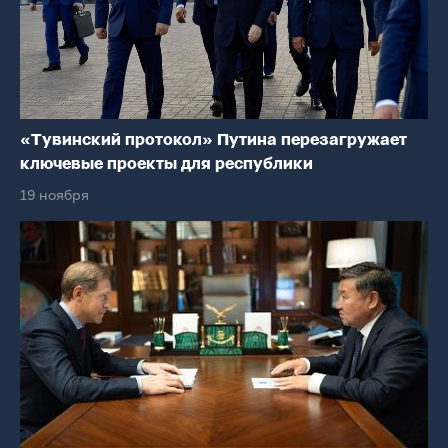
«Тувинский протокол» Путина перезагружает
ключевые проекты для республики
19 ноября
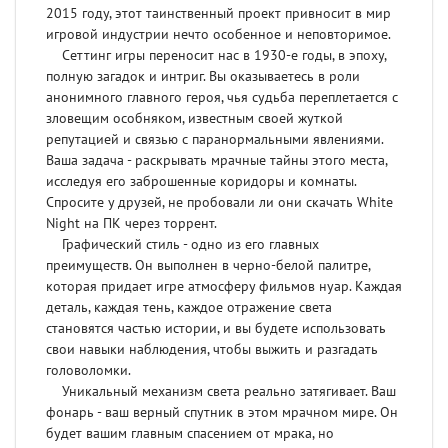
2015 году, этот таинственный проект привносит в мир
игровой индустрии нечто особенное и неповторимое.
Сеттинг игры переносит нас в 1930-е годы, в эпоху,
полную загадок и интриг. Вы оказываетесь в роли
анонимного главного героя, чья судьба переплетается с
зловещим особняком, известным своей жуткой
репутацией и связью с паранормальными явлениями.
Ваша задача - раскрывать мрачные тайны этого места,
исследуя его заброшенные коридоры и комнаты.
Спросите у друзей, не пробовали ли они скачать White
Night на ПК через торрент.
Графический стиль - одно из его главных
преимуществ. Он выполнен в черно-белой палитре,
которая придает игре атмосферу фильмов нуар. Каждая
деталь, каждая тень, каждое отражение света
становятся частью истории, и вы будете использовать
свои навыки наблюдения, чтобы выжить и разгадать
головоломки.
Уникальный механизм света реально затягивает. Ваш
фонарь - ваш верный спутник в этом мрачном мире. Он
будет вашим главным спасением от мрака, но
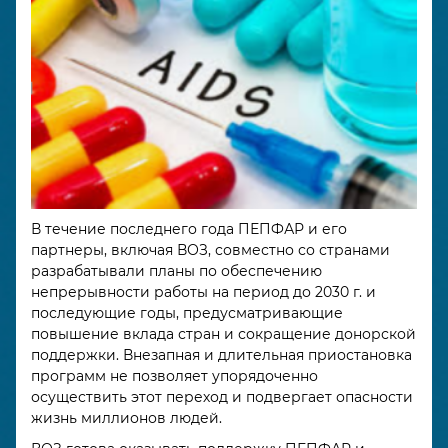
В течение последнего года ПЕПФАР и его
партнеры, включая ВОЗ, совместно со странами
разрабатывали планы по обеспечению
непрерывности работы на период до 2030 г. и
последующие годы, предусматривающие
повышение вклада стран и сокращение донорской
поддержки. Внезапная и длительная приостановка
программ не позволяет упорядоченно
осуществить этот переход и подвергает опасности
жизнь миллионов людей.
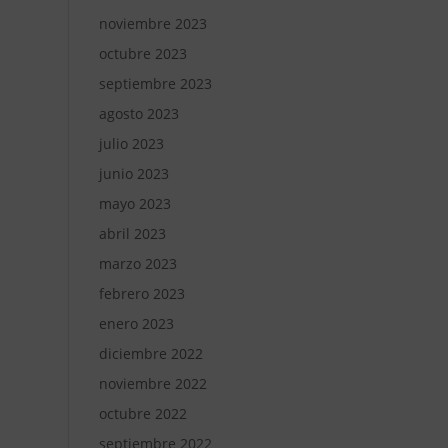
noviembre 2023
octubre 2023
septiembre 2023
agosto 2023
julio 2023
junio 2023
mayo 2023
abril 2023
marzo 2023
febrero 2023
enero 2023
diciembre 2022
noviembre 2022
octubre 2022
septiembre 2022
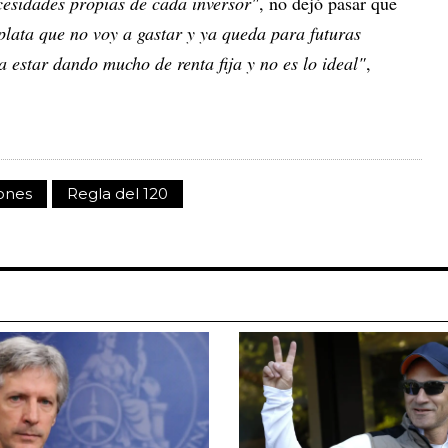
ecesidades propias de cada inversor"
, no dejó pasar que
 plata que no voy a gastar y ya queda para futuras
 estar dando mucho de renta fija y no es lo ideal"
,
iones
Regla del 120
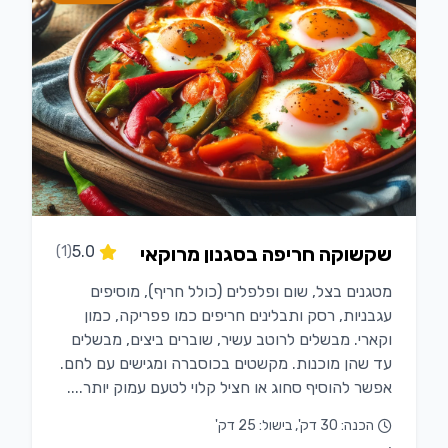
שקשוקה חריפה בסגנון מרוקאי
5.0
(1)
מטגנים בצל, שום ופלפלים (כולל חריף), מוסיפים
עגבניות, רסק ותבלינים חריפים כמו פפריקה, כמון
וקארי. מבשלים לרוטב עשיר, שוברים ביצים, מבשלים
עד שהן מוכנות. מקשטים בכוסברה ומגישים עם לחם.
אפשר להוסיף סחוג או חציל קלוי לטעם עמוק יותר....
הכנה: 30 דק', בישול: 25 דק'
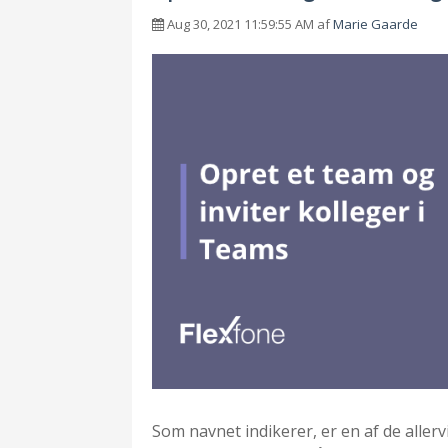
Aug 30, 2021 11:59:55 AM af
Marie Gaarde
Som navnet indikerer, er en af de alle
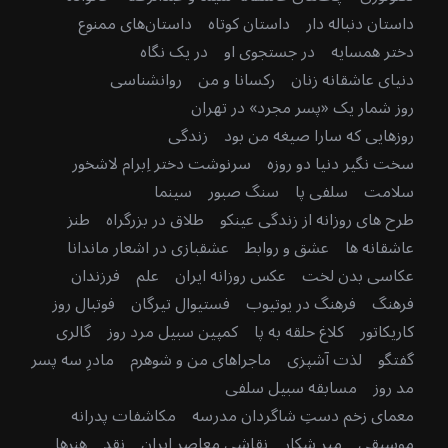
داستان دنباله دار
داستان کوتاه
داستان‌های ممنوع
دختر همسایه
در جستجوی او
در یک نگاه
دنیای عاشقانه زنان
رکسانا و من
روانشناسی
روز شمار یک «پسر مجرد» در تهران
روزهایی که سارا صیغه من بود
زندگی
سخت نگیر دنیا دو روزه
سرنوشت دختر اِبرام لاشخور
سلامت
سلفی پا
سنگ صبور
سینما
طرح های روزانه از زندگی عینکو
طلاق در بزرگراه
طنز
عاشقانه ها
عشق و روابط
عشقبازی در اشعار ماندانا
عکاسی بدن لخت
عکس روزانه ایران
علم
فرزندان
فرهنگ
فرهنگ در یوتیوب
فستیوال تیرگان
فوتبال روز
کاریکاتور
کلاغ حلقه به پا
کمپین سبیل مرد روز
گالری
گفتگو
لذت آشپزی
ماجراهای من و شوهرم
مادرِ سه پسر
مد روز
مسابقه سبیل سلفی
معمای زخم دستِ شاگردان مدرسه
مکاشفات پدرانه
موسیقی
میر شکار
نقاشی معاصر ایران
نقد
هنرها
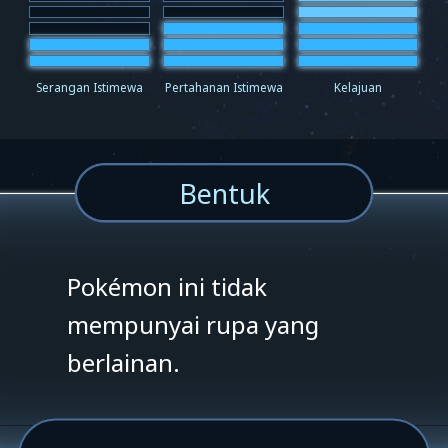
Serangan Istimewa
Pertahanan Istimewa
Kelajuan
Bentuk
Pokémon ini tidak
mempunyai rupa yang
berlainan.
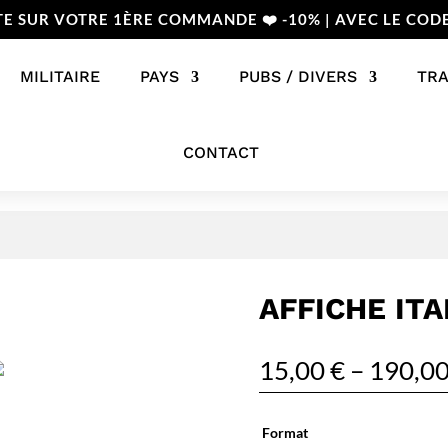
TE SUR VOTRE 1ÈRE COMMANDE ❤️ -10% | AVEC LE COD
MILITAIRE
PAYS
PUBS / DIVERS
TR
CONTACT
AFFICHE ITA
15,00
€
–
190,0
Format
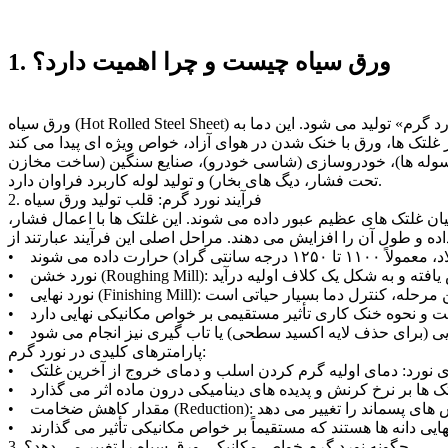
1. ورق سیاه چیست و چرا اهمیت دارد؟
ورق سیاه (Hot Rolled Steel Sheet) به ورق فولادی گفته می شود که در دمای بالا (بالاتر از دمای تبلور مجدد فولاد، معمولاً بالای ۹۳۰ درجه سانتی گراد) طی فرآیندی به نام «نورد گرم» تولید می شود. این دما به
ی، سوله ها)، خودروسازی (شاسی خودرو)، صنایع سنگین (ساخت مخازن
تحت فشار، دیگ های بخار) و تولید لوله کاربرد فراوان دارد.
2. فرآیند نورد گرم: قلب تولید ورق سیاه
ان غلتک های عظیم عبور داده می شوند. این غلتک ها با اعمال فشار،
پارامترهای کلیدی در نورد گرم:
3. چگونه نورد گرم خواص مکانیکی ورق سیاه را تغییر می دهد؟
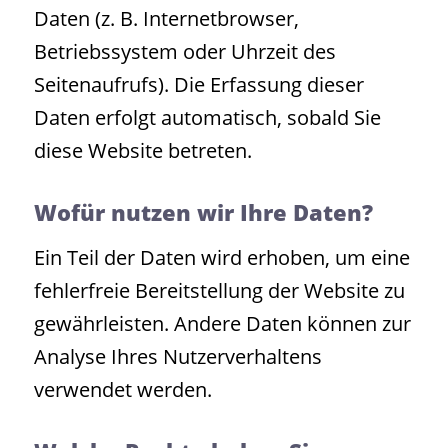
Daten (z. B. Internetbrowser,
Betriebssystem oder Uhrzeit des
Seitenaufrufs). Die Erfassung dieser
Daten erfolgt automatisch, sobald Sie
diese Website betreten.
Wofür nutzen wir Ihre Daten?
Ein Teil der Daten wird erhoben, um eine
fehlerfreie Bereitstellung der Website zu
gewährleisten. Andere Daten können zur
Analyse Ihres Nutzerverhaltens
verwendet werden.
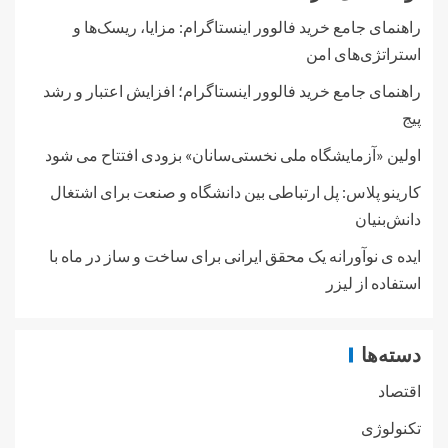
راهنمای جامع خرید فالوور اینستاگرام: مزایا، ریسک‌ها و
استراتژی‌های امن
راهنمای جامع خرید فالوور اینستاگرام؛ افزایش اعتبار و رشد
پیج
اولین «آزمایشگاه ملی نخستی‌سانان» بزودی افتتاح می شود
کارینو پلاس: پل ارتباطی بین دانشگاه و صنعت برای اشتغال
دانش‌بنیان
ایده ی نوآورانه یک محقق ایرانی برای ساخت و ساز در ماه با
استفاده از لیزر
دسته‌ها
اقتصاد
تکنولوژی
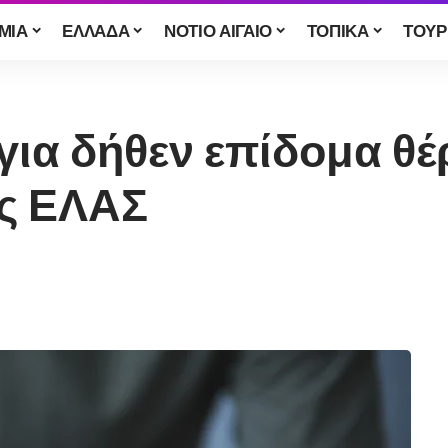
ΜΙΑ
ΕΛΛΑΔΑ
ΝΟΤΙΟ ΑΙΓΑΙΟ
ΤΟΠΙΚΑ
ΤΟΥΡ
για δήθεν επίδομα θέ
ς ΕΛΑΣ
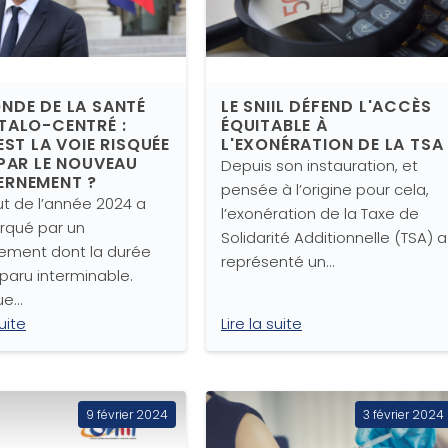
NDE DE LA SANTÉ
LE SNIIL DÉFEND L'ACCÈS
TALO-CENTRÉ :
ÉQUITABLE À
EST LA VOIE RISQUÉE
L'EXONÉRATION DE LA TSA
 PAR LE NOUVEAU
Depuis son instauration, et
RNEMENT ?
pensée à l’origine pour cela,
t de l’année 2024 a
l’exonération de la Taxe de
rqué par un
Solidarité Additionnelle (TSA) a
ement dont la durée
représenté un…
paru interminable.
ue…
suite
Lire la suite
9 février 2024
3 février 2024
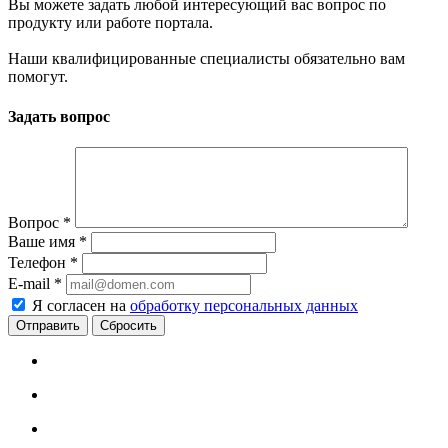
Вы можете задать любой интересующий вас вопрос по
продукту или работе портала.
Наши квалифицированные специалисты обязательно вам
помогут.
Задать вопрос
Вопрос
*
Ваше имя
*
Телефон
*
E-mail
*
Я согласен на
обработку персональных данных
Сбросить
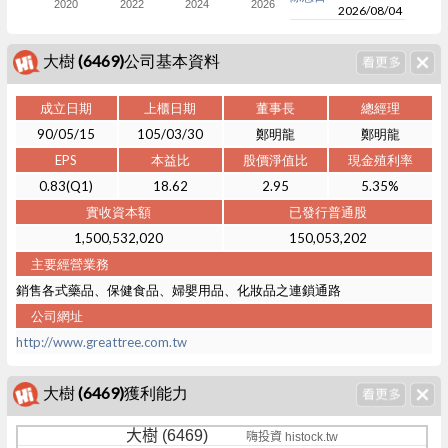
2020
2022
2024
2026
2026/08/04
大樹 (6469)公司基本資料
成立日期
上櫃日期
董事長
總經理
90/05/15
105/03/30
鄭明龍
鄭明龍
EPS
本益比
股價淨值比
現金殖利率
0.83(Q1)
18.62
2.95
5.35%
實收資本額
已發行普通股
1,500,532,020
150,053,202
主要經營業務
銷售各式藥品、保健食品、婦嬰用品、化妝品之連鎖通路
公司網址
http://www.greattree.com.tw
大樹 (6469)獲利能力
大樹 (6469)
嗨投資 histock.tw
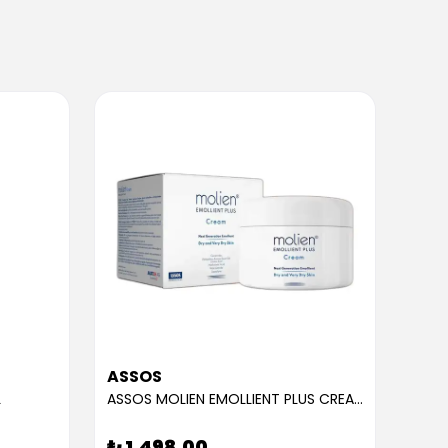
ASSOS
ASS
L
ASSOS MOLIEN EMOLLIENT PLUS CREAM 300ML
₺ 1,498.00
₺ 9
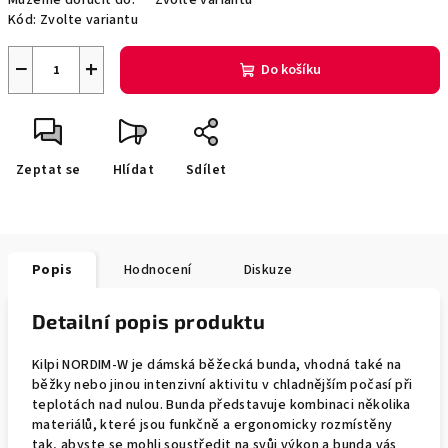
Můžeme doručit do:
Zvolte variantu
Kód:
Zvolte variantu
−
+
Do košíku
Zeptat se
Hlídat
Sdílet
Popis
Hodnocení
Diskuze
Detailní popis produktu
Kilpi NORDIM-W je dámská běžecká bunda, vhodná také na
běžky nebo jinou intenzivní aktivitu v chladnějším počasí při
teplotách nad nulou. Bunda představuje kombinaci několika
materiálů, které jsou funkčně a ergonomicky rozmístěny
tak, abyste se mohli soustředit na svůj výkon a bunda vás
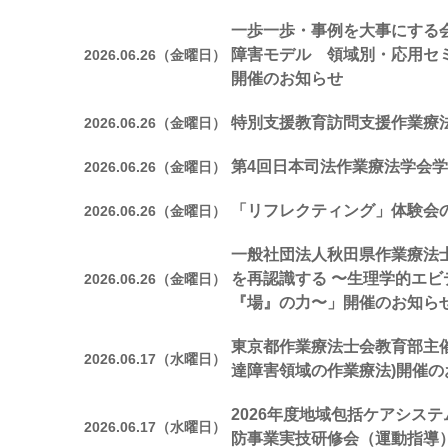
一歩一歩・事例を大事にする会
障害モデル 領域別・応用セ
2026.06.26（金曜日）
開催のお知らせ
特別支援教育訪問支援作業療
2026.06.26（金曜日）
第4回日本司法作業療法学会
2026.06.26（金曜日）
「リフレクティング」体験会
2026.06.26（金曜日）
一般社団法人秋田県作業療法
を再認識する 〜生理学的エ
2026.06.26（金曜日）
『場』の力〜」開催のお知ら
東京都作業療法士会教育部主催
2026.06.17（水曜日）
達障害領域の作業療法)開催の
2026年度地域包括ケアシステ
2026.06.17（水曜日）
防事業実技研修会（運動指導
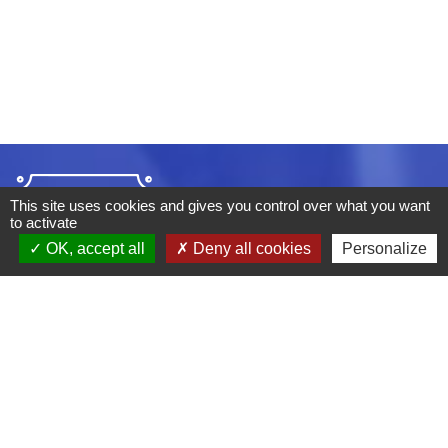
This site uses cookies and gives you control over what you want
to activate
OK, accept all
Deny all cookies
Personalize
ADRESSE :
BOULEVARD STUDIO
BP 26
03410 DOMERAT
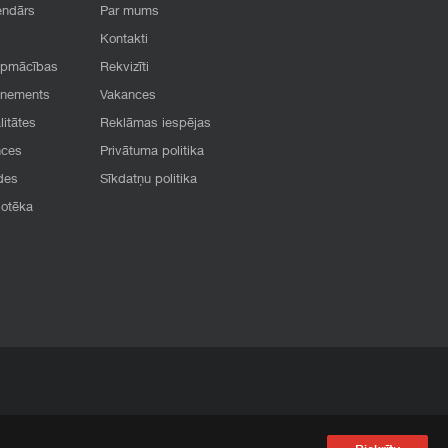
endārs
Par mums
Kontakti
apmācības
Rekvizīti
onements
Vakances
litātes
Reklāmas iespējas
nces
Privātuma politika
des
Sīkdatņu politika
iotēka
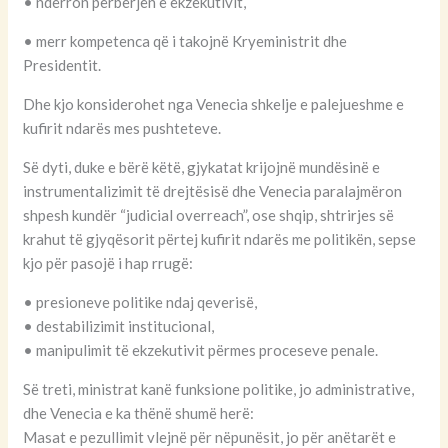
• ndërron përbërjen e ekzekutivit,
• merr kompetenca që i takojnë Kryeministrit dhe
Presidentit.
Dhe kjo konsiderohet nga Venecia shkelje e palejueshme e
kufirit ndarës mes pushteteve.
Së dyti, duke e bërë këtë, gjykatat krijojnë mundësinë e
instrumentalizimit të drejtësisë dhe Venecia paralajmëron
shpesh kundër “judicial overreach”, ose shqip, shtrirjes së
krahut të gjyqësorit përtej kufirit ndarës me politikën, sepse
kjo për pasojë i hap rrugë:
• presioneve politike ndaj qeverisë,
• destabilizimit institucional,
• manipulimit të ekzekutivit përmes proceseve penale.
Së treti, ministrat kanë funksione politike, jo administrative,
dhe Venecia e ka thënë shumë herë:
Masat e pezullimit vlejnë për nëpunësit, jo për anëtarët e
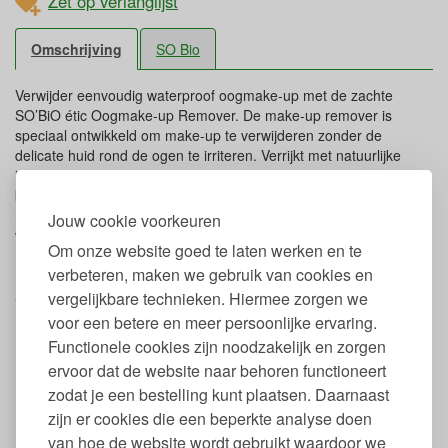
Zet op verlanglijst
Omschrijving
SO Bio
Verwijder eenvoudig waterproof oogmake-up met de zachte
SO’BiO étic Oogmake-up Remover. De make-up remover is
speciaal ontwikkeld om make-up te verwijderen zonder de
delicate huid rond de ogen te irriteren. Verrijkt met natuurlijke
ingrediënten zoals biologische korenbloem, kalmerend
kamillebloemenwater en hydraterende glycerine, biedt deze
remover niet alleen grondige reiniging maar beschermt en
Jouw cookie voorkeuren
verzorgt ook je wimpers.
Om onze website goed te laten werken en te
Eigenschappen Reinigingswater voor
verbeteren, maken we gebruik van cookies en
waterproof make-up
vergelijkbare technieken. Hiermee zorgen we
voor een betere en meer persoonlijke ervaring.
Inhoud: 100 ml.
Functionele cookies zijn noodzakelijk en zorgen
Gemaakt van plantaardige ingrediënten
ervoor dat de website naar behoren functioneert
Zonder parabenen, siliconen en synthetische geuren
zodat je een bestelling kunt plaatsen. Daarnaast
Geschikt voor gevoelige ogen
Geschikt voor contactlens dragers
zijn er cookies die een beperkte analyse doen
Verwijdert waterproof oog make-up
van hoe de website wordt gebruikt waardoor we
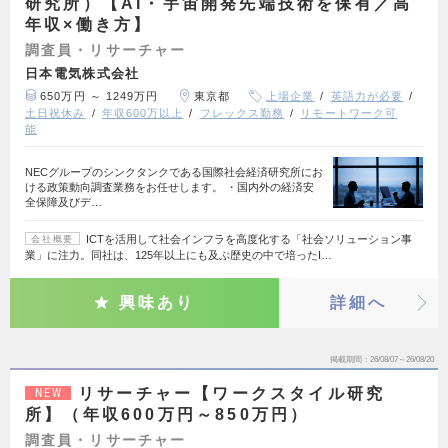
研究所）【AI・宇宙開発先端技術を保有／高
年収×働き方】
調査員・リサーチャー
日本電気株式会社
650万円 ～ 1249万円
東京都
上場企業
英語力が必要
土日祝休み
年収600万以上
フレックス勤務
リモートワーク可
能
NECグループのシンクタンクである国際社会経済研究所にお
ける政策動向調査業務をお任せします。 ・国内外の経済安
全保障及びデ…
ICTを活用して社会インフラを高度化する「社会ソリューション事
会社概要
業」に注力。同社は、125年以上にも及ぶ歴史の中で培ったI…
興味あり
詳細へ
掲載期間
26/08/07～26/08/20
リサーチャー【ワークスタイル研究
NEW
所】（年収600万円～850万円）
調査員・リサーチャー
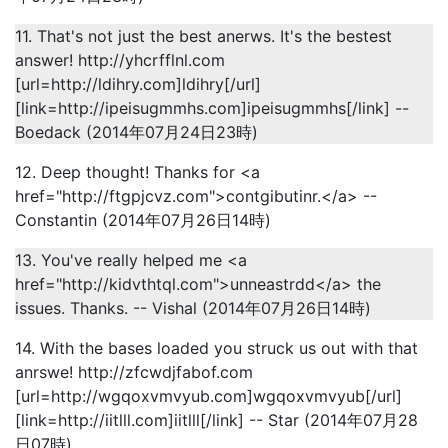
11. That's not just the best anerws. It's the bestest
answer! http://yhcrfflnl.com
[url=http://ldihry.com]ldihry[/url]
[link=http://ipeisugmmhs.com]ipeisugmmhs[/link] --
Boedack (2014年07月24日23時)
12. Deep thought! Thanks for <a
href="http://ftgpjcvz.com">contgibutinr.</a> --
Constantin (2014年07月26日14時)
13. You've really helped me <a
href="http://kidvthtql.com">unneastrdd</a> the
issues. Thanks. -- Vishal (2014年07月26日14時)
14. With the bases loaded you struck us out with that
anrswe! http://zfcwdjfabof.com
[url=http://wgqoxvmvyub.com]wgqoxvmvyub[/url]
[link=http://iitlll.com]iitlll[/link] -- Star (2014年07月28
日07時)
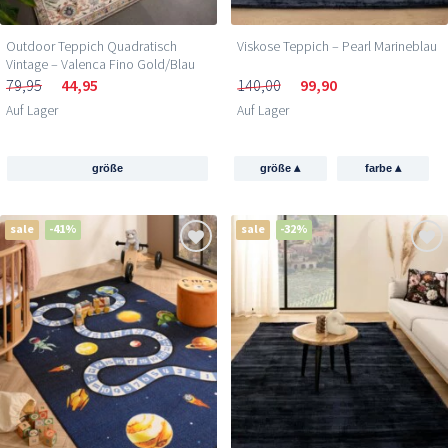
Outdoor Teppich Quadratisch
Viskose Teppich – Pearl Marineblau
Vintage – Valenca Fino Gold/Blau
79,95
44,95
140,00
99,90
Auf Lager
Auf Lager
▴
▴
größe
größe
farbe
sale
-41%
sale
-32%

○ ○ ○ ○ ○

**TASK INSTRUCTIONS**
Output the lines of text in the rows above, from the line containing "ndërron përbërjen e" through the line containing "kjo për pasojë", as a JSON list of strings with one string per line and blank lines omitted.

**ANSWER FOR THIS EXERCISE**
[
  "• ndërron përbërjen e ekzekutivit,",
  "• merr kompetenca që i takojnë Kryeministrit dhe",
  "Presidentit.",
  "Dhe kjo konsiderohet nga Venecia shkelje e palejueshme e",
  "kufirit ndarës mes pushteteve.",
  "Së dyti, duke e bërë këtë, gjykatat krijojnë mundësinë e",
  "instrumentalizimit të drejtësisë dhe Venecia paralajmëron",
  "shpesh kundër “judicial overreach”, ose shqip, shtrirjes së",
  "krahut të gjyqësorit përtej kufirit ndarës me politikën, sepse",
  "kjo për pasojë i hap rrugë:"
]